Peyton no entendía por qué Artie no se rendía de una vez por todas y se marchaba también. Incluso el paso moderado que llevaban Peyton y Molly parecía superarlo, y habían tenido que detenerse repetidamente para que Artie recobrara el aliento y bebiera agua a tragos de la cantimplora que llevaba en la mochila. Peyton tardó un rato en comprender que Artie, ni aunque le fuera la vida en ello, no iba a darle la satisfacción de verlo desistir mientras él seguía adelante. Con eso en la cabeza, Peyton se regodeó en forzar la marcha a lo largo de un trecho, hasta que se dio cuenta de que su innecesaria crueldad anulaba el efecto de sus esfuerzos previos en el campo de la oración y el arrepentimiento, dejando de lado alguna que otra mirada a las jóvenes.

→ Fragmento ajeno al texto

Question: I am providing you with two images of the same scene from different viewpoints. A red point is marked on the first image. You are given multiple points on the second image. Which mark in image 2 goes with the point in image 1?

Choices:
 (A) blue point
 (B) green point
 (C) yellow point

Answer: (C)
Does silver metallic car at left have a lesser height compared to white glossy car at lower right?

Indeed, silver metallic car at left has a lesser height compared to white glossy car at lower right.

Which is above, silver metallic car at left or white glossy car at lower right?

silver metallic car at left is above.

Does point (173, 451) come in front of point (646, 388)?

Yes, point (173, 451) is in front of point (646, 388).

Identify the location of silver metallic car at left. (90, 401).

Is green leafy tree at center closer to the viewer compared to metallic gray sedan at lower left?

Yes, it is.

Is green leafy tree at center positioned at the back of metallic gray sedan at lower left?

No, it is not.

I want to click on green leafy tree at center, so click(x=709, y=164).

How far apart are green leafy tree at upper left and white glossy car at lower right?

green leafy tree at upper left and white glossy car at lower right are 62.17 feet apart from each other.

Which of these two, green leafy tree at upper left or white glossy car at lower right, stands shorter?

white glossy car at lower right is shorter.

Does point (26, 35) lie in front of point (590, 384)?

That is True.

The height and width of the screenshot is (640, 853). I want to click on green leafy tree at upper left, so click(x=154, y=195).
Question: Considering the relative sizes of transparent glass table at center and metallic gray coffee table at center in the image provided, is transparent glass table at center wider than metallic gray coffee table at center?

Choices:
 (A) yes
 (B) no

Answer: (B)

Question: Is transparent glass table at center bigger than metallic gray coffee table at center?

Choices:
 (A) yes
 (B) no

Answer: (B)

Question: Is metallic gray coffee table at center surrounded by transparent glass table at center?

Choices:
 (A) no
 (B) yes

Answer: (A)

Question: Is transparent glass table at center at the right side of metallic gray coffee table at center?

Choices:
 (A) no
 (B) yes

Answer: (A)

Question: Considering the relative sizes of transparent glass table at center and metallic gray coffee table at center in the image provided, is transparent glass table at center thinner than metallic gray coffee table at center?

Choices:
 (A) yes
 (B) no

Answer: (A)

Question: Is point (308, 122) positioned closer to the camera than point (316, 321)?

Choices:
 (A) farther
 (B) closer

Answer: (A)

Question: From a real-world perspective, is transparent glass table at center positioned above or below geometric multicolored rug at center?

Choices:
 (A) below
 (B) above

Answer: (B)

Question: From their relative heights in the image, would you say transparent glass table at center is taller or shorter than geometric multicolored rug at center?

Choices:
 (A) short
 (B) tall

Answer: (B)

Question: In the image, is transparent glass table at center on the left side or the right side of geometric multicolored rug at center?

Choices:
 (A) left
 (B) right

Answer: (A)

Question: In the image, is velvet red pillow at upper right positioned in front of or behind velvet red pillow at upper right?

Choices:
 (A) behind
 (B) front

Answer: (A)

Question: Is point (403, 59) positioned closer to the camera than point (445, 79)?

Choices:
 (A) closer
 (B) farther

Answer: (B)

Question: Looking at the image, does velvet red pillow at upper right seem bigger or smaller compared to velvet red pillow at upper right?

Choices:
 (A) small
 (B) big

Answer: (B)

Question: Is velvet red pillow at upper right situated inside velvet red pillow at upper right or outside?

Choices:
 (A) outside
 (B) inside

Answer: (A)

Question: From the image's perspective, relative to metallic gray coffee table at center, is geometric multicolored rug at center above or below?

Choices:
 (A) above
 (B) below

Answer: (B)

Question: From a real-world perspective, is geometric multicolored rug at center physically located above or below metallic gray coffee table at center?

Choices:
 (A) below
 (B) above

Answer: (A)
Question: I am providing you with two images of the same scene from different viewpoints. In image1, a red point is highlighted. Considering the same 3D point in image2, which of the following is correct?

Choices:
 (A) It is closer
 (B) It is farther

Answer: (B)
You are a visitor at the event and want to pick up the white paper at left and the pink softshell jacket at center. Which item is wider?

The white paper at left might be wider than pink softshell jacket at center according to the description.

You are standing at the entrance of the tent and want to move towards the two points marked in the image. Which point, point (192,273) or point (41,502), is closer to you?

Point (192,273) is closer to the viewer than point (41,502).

Se aproximaban a la cerca entre esa finca y la siguiente, un campo en barbecho invadido por la mala hierba, con un pequeño embalse en el centro al abrigo de árboles y juncos. A Peyton le quedaba poca agua, y Molly tenía sed. Supuso que podía dejarla beber en el embalse y luego dar el día por concluido. Imaginaba que Artie no pondría ninguna pega, siempre y cuando la propuesta de poner fin a la búsqueda partiese de Peyton, no de él.
– Entremos a echar un vistazo en ese campo -sugirió Peyton-. En cualquier caso, tengo que dar de beber a la perra. Después podemos atajar hasta la carretera y volver tranquilamente hasta los coches. ¿Te parece bien?
Artie asintió. Llegó a la cerca, apoyó las manos en ella e intentó encaramarse para saltarla. Tenía ya un pie en el aire, pero el otro se resistió a seguirlo. Sencillamente no le quedaban fuerzas para continuar. Viéndolo así, Peyton pensó que el pobre hombre deseaba tumbarse allí mismo y morir, pero no lo hizo. Su persistencia era en cierto
modo admirable, aunque tuviese menos que ver con su preocupación por Bobby Faraday que con su enfado con Peyton Carmichael. A la postre, sin embargo, no le quedó más remedio que admitir la derrota, y volvió a dejarse caer en el mismo lado de la cerca.
– Maldita sea -exclamó.
– Espera -dijo Peyton-. Te ayudaré a pasar.
– Puedo hacerlo yo solo -replicó Artie-. Pero déjame recuperar el aliento.
– Vamos, ni tú ni yo somos ya lo que éramos. Te ayudaré a saltar, y luego tú me echas una mano desde el otro lado. Es absurdo que nos matemos los dos sólo para demostrarnos algo.